**JOB ITEM:** Write out all of the listing exactly. Add nothing to it.

━━━ EXERCISE MATERIAL ━━━

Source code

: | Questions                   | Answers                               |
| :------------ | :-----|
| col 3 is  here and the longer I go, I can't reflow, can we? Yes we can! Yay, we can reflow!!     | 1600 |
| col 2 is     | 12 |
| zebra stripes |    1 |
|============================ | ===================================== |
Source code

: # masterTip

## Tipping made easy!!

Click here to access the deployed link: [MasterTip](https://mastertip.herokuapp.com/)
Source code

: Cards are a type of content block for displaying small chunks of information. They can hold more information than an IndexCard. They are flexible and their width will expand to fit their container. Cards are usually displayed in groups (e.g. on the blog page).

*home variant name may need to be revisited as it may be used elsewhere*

━━━

**TASK ANSWER:**
Source code

: | Questions                   | Answers                               |
| :------------ | :-----|
| col 3 is  here and the longer I go, I can't reflow, can we? Yes we can! Yay, we can reflow!!     | 1600 |
| col 2 is     | 12 |
| zebra stripes |    1 |
|============================ | ===================================== |
Source code

: # masterTip

## Tipping made easy!!

Click here to access the deployed link: [MasterTip](https://mastertip.herokuapp.com/)
Source code

: Cards are a type of content block for displaying small chunks of information. They can hold more information than an IndexCard. They are flexible and their width will expand to fit their container. Cards are usually displayed in groups (e.g. on the blog page).

*home variant name may need to be revisited as it may be used elsewhere*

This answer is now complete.